The use of porcine small intestinal submucosa to enhance the healing of the medial collateral ligament--a functional tissue engineering study in rabbits

Abstract

Introduction: Small intestinal submucosa (SIS) from porcine has been successfully used as a collagen scaffold for the repair of various tissues, including those of the human vascular, urogenital, and musculoskeletal systems. The objective of this study was to evaluate whether SIS can be used to enhance the healing process of a medial collateral ligament (MCL) with a gap injury in a rabbit model.
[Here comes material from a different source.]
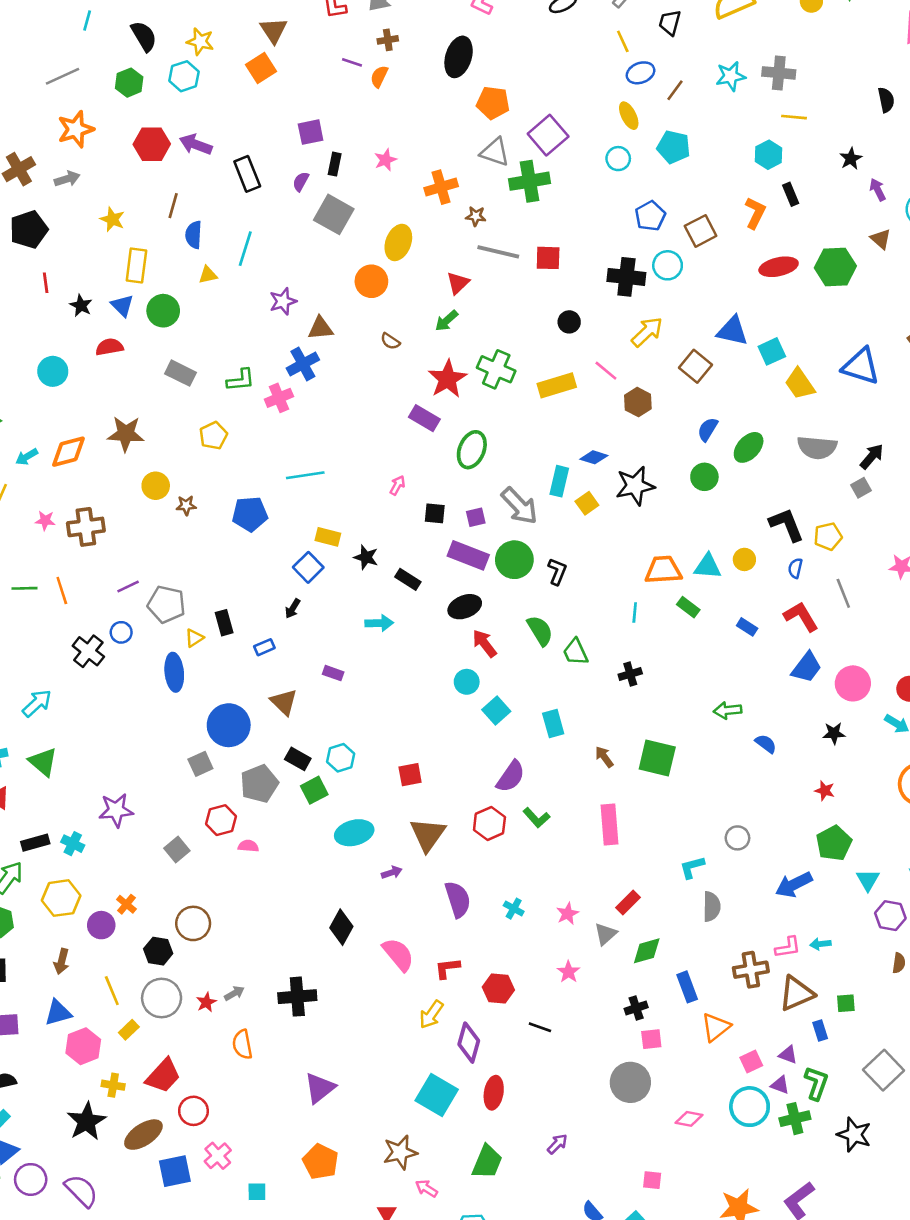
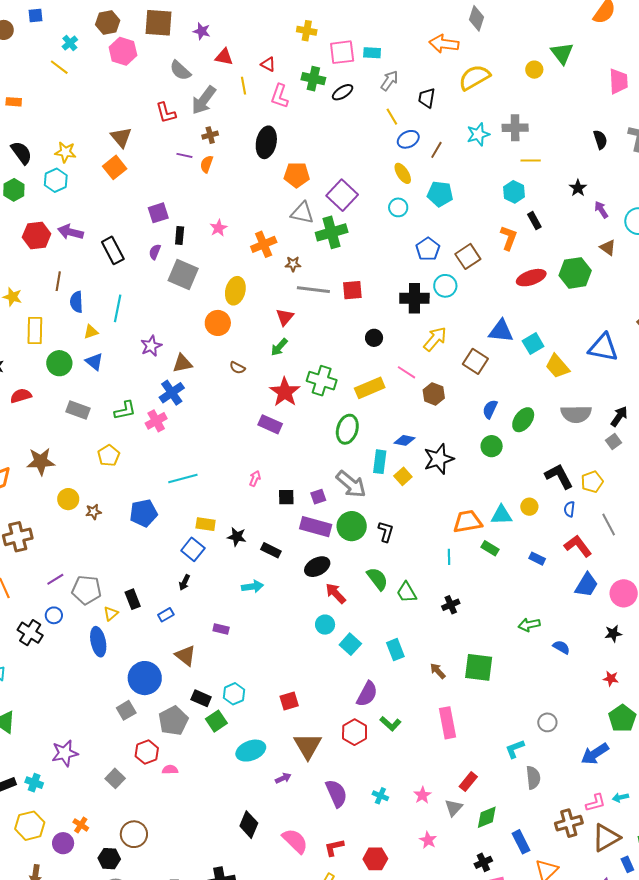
blue triangle: (122, 306) -> (94, 362), moved
green ellipse: (472, 450) -> (347, 429), moved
Methods: A 6 mm wide gap was surgically created in the right MCL of 20 skeletally mature, female New Zealand White rabbits. In 10 rabbits, a strip of SIS was sutured onto the two ends of the MCL, while for the other 10 animals their injured MCL remained untreated and served as a non-treated group. The left MCL of all animals was exposed and undermined serving as the sham-operated side. At 12 weeks post-healing, eight hind limbs from each group were used for mechanical testing. The cross-sectional areas (CSA) of the MCLs were measured. The femur-MCL-tibia complex (FMTC) was tensile tested to failure. The load-elongation curves representing the structural properties of the FMTC and the stress-strain curves representing the mechanical properties of the healing MCL were obtained. The remaining two animals from each group were prepared for histological evaluation.
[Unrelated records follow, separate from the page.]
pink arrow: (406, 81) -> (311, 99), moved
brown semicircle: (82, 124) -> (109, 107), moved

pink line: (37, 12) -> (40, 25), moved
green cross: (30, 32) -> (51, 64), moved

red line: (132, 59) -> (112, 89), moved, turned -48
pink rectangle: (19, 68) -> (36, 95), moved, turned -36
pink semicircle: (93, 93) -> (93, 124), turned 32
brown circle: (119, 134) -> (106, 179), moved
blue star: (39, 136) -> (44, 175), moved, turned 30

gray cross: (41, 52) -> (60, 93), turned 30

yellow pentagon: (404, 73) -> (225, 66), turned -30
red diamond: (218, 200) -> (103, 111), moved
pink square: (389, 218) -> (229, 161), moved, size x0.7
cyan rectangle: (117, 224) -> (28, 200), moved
Results: The CSA between the SIS-treated and non-treated groups were not significantly different (p>0.05). Both treatment groups appeared to increase by nearly 40% compared to the sham-operated side, although statistical significance was not found for the non-treated group (p>0.05). The stiffness of the FMTC from the SIS-treated group was 56% higher than the non-treated group (45.7+/-13.3 N/mm vs. 29.2+/-9.2 N/mm, respectively, p<0.05) and the ultimate load also nearly doubled (117.434.5 N vs. 66.4+/-31.4 N, respectively, p<0.05). These values were lower compared to the sham-operated side (89.7+/-15.3 N/mm and 332.0+/-50.8 N, respectively). The tangent modulus of the healing MCL (279.7+/-132.1 MPa vs. 149.0+/-76.5 MPa, respectively) and stress at failure (15.7+/-4.1 MPa vs. 10.2+/-3.9 MPa, respectively) both increased by more than 50% with SIS treatment (p<0.05). Yet, each remained lower compared to the sham-operated side (936.3+/-283.6 MPa and 75.6+/-14.2 MPa, respectively). Blinded histological comparisons between the SIS-treated MCL and the non-treated control demonstrated qualitatively that the SIS treated group had increased cellularity, greater collagen density, and improved collagen fiber alignment.

Conclusion: Healing of a gap MCL injury was significantly enhanced with SIS. The improved mechanical properties and histological appearance of the MCL suggest that SIS treatment improves the quality of tissue and renders the possibility for future studies investigating functional tissue engineering of healing ligaments.